想いと共に花と散る

 ほんの少し身体が軽くなった気がして、雪は一歩大きく踏み出すと二人の背後に付いた。
 一行は路地を抜け、大通りへ戻ろうとする。
 と、その時、ふいに雪の足が止まった。それは、偶然というにはあまりに出来すぎていた。
 人の流れの向こう側に、懐かしい背中が見えた気がした。

(……平助君)

 名前を呼びそうになって、雪は息を呑む。到底、その姿を見ると以前と変わらず名を呼べるはずがなかった。
 視線の先にいる藤堂は、御陵衛士の羽織を纏っていた。
 以前と変わらない歩き方。少し早足で、落ち着きなく周囲を見渡す癖もそのままだ。
 けれど、彼はもう浅葱色の羽織を羽織ることはない。新撰組八番隊組長は、もう何処にもいないのだ。
 何をするでもなく彼を診ていると、ほんの一瞬だけ視線が合った。
 藤堂の目が、僅かに見開かれる。驚きと、躊躇と、言葉にできない何かが交錯する。

「……」

 声は出なかった。
 雪だけでなく、藤堂も同じだった。
 彼は一歩踏み出しかけて、止まる。そのまま視線を逸らし、何事もなかったかのように歩き出した。
 背中だけが、遠ざかっていく。

「雪?」

 原田の声で、現実に引き戻される。
 視線を彼らに戻すと、目の前には浅葱色が広がっていた。

「あ……すみません」

 雪は、原田に向けていた視線をもう一度藤堂の方へ向ける。
 いつの間にか、藤堂が消えた方向から目を離せずにいた。
 追いかけたい気持ちと、追ってはいけないという理性が、胸の中でぶつかる。

(話したら……何を言えばいいの?)

 元気?
 どうしてる?
 戻ってきて。
 どれも、今の立場では口にできない言葉だった。
 藤堂は、もう新選組の隊士ではない。
 そして雪は、新選組に残る側を選んだ。
 たったそれだけの違いが、二人の距離を決定的に隔てていた。

「……誰かいたのか?」

 原田が、低い声で的を得た問を口にした。
 あまりの的確さに、雪は思わず正直に答えそうになる。
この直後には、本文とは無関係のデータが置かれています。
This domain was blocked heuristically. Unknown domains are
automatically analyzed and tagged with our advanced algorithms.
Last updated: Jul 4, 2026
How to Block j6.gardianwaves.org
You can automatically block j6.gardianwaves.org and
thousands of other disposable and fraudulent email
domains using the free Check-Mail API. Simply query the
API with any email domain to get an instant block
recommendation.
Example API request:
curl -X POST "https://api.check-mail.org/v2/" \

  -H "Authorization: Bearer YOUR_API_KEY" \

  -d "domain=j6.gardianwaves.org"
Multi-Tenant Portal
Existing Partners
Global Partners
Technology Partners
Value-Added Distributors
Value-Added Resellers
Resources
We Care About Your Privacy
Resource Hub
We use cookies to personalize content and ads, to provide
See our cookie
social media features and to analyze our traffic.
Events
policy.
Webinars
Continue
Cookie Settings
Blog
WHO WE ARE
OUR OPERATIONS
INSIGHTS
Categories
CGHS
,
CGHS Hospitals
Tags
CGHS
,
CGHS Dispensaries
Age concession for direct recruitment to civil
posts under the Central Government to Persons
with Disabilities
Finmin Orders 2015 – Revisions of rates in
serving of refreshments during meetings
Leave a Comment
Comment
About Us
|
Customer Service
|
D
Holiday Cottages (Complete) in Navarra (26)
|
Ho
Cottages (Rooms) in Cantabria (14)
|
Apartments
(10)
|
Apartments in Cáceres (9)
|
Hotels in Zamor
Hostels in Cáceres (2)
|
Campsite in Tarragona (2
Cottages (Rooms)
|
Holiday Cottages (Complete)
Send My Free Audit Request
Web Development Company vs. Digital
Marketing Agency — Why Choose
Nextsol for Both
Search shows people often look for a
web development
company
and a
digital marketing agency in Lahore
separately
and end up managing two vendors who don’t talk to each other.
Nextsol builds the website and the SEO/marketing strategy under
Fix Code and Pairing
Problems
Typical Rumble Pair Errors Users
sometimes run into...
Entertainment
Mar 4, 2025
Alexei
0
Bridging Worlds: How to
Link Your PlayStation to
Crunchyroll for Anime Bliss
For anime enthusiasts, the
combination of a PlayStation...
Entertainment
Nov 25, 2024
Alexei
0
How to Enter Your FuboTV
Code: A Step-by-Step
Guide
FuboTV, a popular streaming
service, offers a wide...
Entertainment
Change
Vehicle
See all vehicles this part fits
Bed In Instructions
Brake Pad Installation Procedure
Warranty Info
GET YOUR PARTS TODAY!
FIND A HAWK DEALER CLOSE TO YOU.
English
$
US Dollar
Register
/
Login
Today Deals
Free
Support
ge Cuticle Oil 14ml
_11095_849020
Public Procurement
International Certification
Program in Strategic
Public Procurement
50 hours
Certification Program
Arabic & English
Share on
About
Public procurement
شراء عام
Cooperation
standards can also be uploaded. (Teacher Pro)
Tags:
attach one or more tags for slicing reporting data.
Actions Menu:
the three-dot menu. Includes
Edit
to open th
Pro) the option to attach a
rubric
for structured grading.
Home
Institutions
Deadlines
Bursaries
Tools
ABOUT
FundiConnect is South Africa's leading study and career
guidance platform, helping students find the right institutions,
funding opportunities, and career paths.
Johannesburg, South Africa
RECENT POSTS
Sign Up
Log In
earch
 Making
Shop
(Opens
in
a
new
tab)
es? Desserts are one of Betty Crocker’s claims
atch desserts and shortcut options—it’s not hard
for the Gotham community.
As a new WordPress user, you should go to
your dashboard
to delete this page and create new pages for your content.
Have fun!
けれど、直前で口を噤んで言葉を濁した。

「……いえ」

 言えるはずがない。きっと、原田が雪の立場であれば同じ選択をするはずだ。
 声を掛けないことが彼のためでもある。
 互いに互いを拒むから、目指す道を真っ直ぐと進めるのだ。

「じゃあ、行くか」

 原田はそれ以上何も言わなかった。
 慰めることも、責めることもせず、ただ歩き出す。
 雪は最後にもう一度だけ、振り返った。
 藤堂の姿は、もう人混みに紛れて見えなかった。
 胸の奥に、ぽっかりと穴が開いたような感覚だけが残る。
 再会だったはずなのに、別れ直したような気分だった。